Monday, July 8, 2013

July 5-7, 2013 Second Chances…


“Love is patient, love is kind. It does not envy, it does not boast, it is not proud. It is not rude, it is not self-seeking, it is not easily angered, it keeps no record of wrongs. Love does not delight in evil but rejoices with the truth. It always protects, always trusts, always hopes, always perseveres. Love never fails.” I Corinthians 13:4-8

     One year ago today on July 7, 2012, God blessed me with a second chance to make my little girl dreams come true.  I was married pretty young for my generation. At 22, I really didn’t know much about what it took to be in love long term. I didn’t even know what I really wanted from life. I had not yet grown into the woman God intended for me to be before I decided to link who I was to another person whom I didn’t really know all that well.  It turned out to be a difficult learning experience for me and for my children, another refinement by fire that God allowed, but not without it’s own share of silver linings, such as the two beautiful children he created through that marriage.  It’s definitely not the way I would have chosen to build a family in an ideal world, and it certainly wasn’t the path I dreamed my life would take when I was a young girl, but we don’t live in a perfect world, and I wouldn’t be who I am today without those difficult experiences and neither would my boys.  I don’t wish divorce on anyone. It’s by far, in my opinion, one of the most devastating things that can happen to any relationship or family in today’s world.  Unfortunately, it happens way too often, but one of the most amazing things God does through divorce, death, near-misses, and so many other tragic events that happen to us as we travel through life, is offer us second chances.
     I grew up in the church. I read and heard numerous sermons over the years focused on the famous 1 Corinthians 12 passage about love from the Bible, but I never lived them or knew anyone on this earth who could show me how to live them until I met the man I married just one year ago today.  We’ve known each other for about 6 years now, and he is still patient with me. He is kind, never have I seen him envious nor boastful or proud. Rude is not something he would know how to be and serving himself is the last thing on his mind. He may occasionally be easily angered by an unlucky day and/or at himself, but never at me. Wrongs, we do not go back and rehash anything we have said or done to hurt each other when upset.  We start fresh every day.  Truth….(that is something which was missing from my last marriage, and so it’s something more important than ever to me now)…I know no one more truthful or genuine than him.
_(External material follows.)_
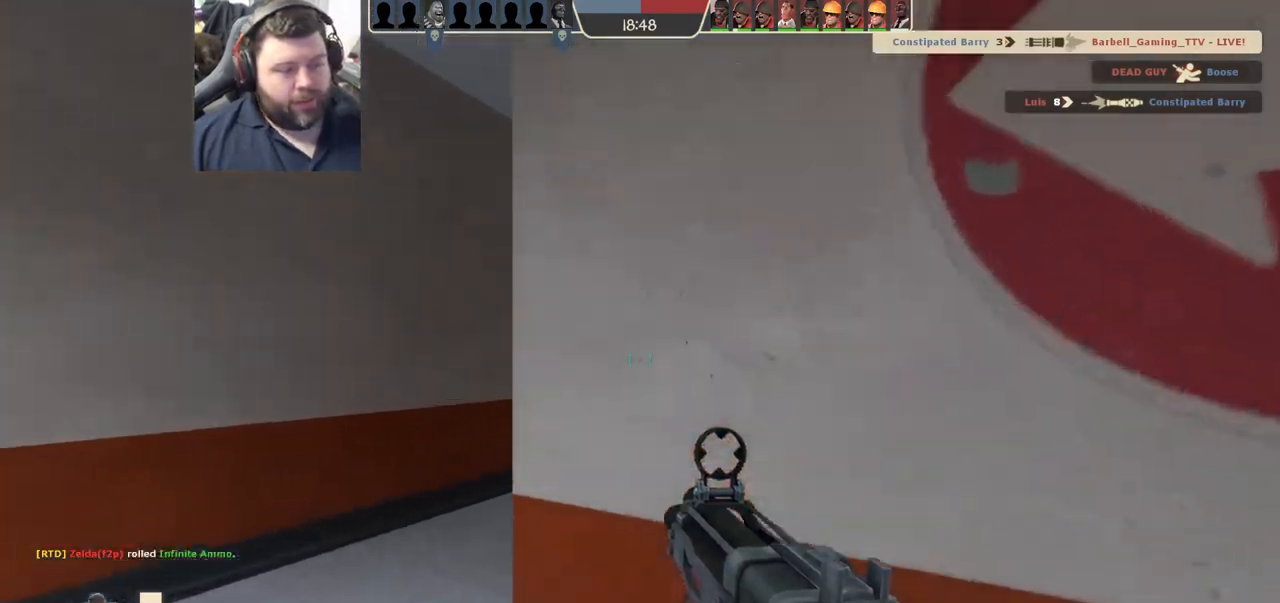
{"dt_ms": 500, "buttons": [], "left_stick": "up", "right_stick": "right", "events": [[33, "SQUARE", "up"], [400, "right_stick", "right"]]}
Protected I always feel when he is with me. Hope, perseverance, isn’t that what love is all about after all?  Hope that we will always be together and love each other just as much as we do now. Perseverance to ensure that’s exactly what happens. Love never fails…it’s not easy….the passage never says it’s easy, but what it does say to me is that it never gives up either. It perseveres; it makes the choice to wake up each day and continue loving in this unconditional, unselfish way. 
     My husband and I are not perfect people, and I’m not saying we never get annoyed or exchange upset or unkind words when we’re tired or frustrated with a situation, but loving each other through all that just comes easy. I think that’s how you tell it’s right…when the attributes of love described in the passage above just come naturally with that person, even when you’ve recently been upset or when you don’t think exactly the same way about an issue. You love each other through it because you have mutual respect for who that person is overall and to you.  It wasn’t anywhere near easy for me the first time. I thought what I had found was love, but I didn’t understand anything about love then. I was in it for selfish reasons that make no sense to me now that I am a stronger, wiser woman, and I can’t thank God enough for giving me a second chance to make it right this time and find the kind of love He intended for us to experience in life. I don’t deserve the kind of love my darling husband provides me with on a daily basis, but that’s the beauty of God. He led me to my husband and gave him to me to love and experience his love anyway. It is in that same way that God loves all of us, despite all our flaws and daily mistakes. God loves us through it and gives us as many chances as we need to get it right.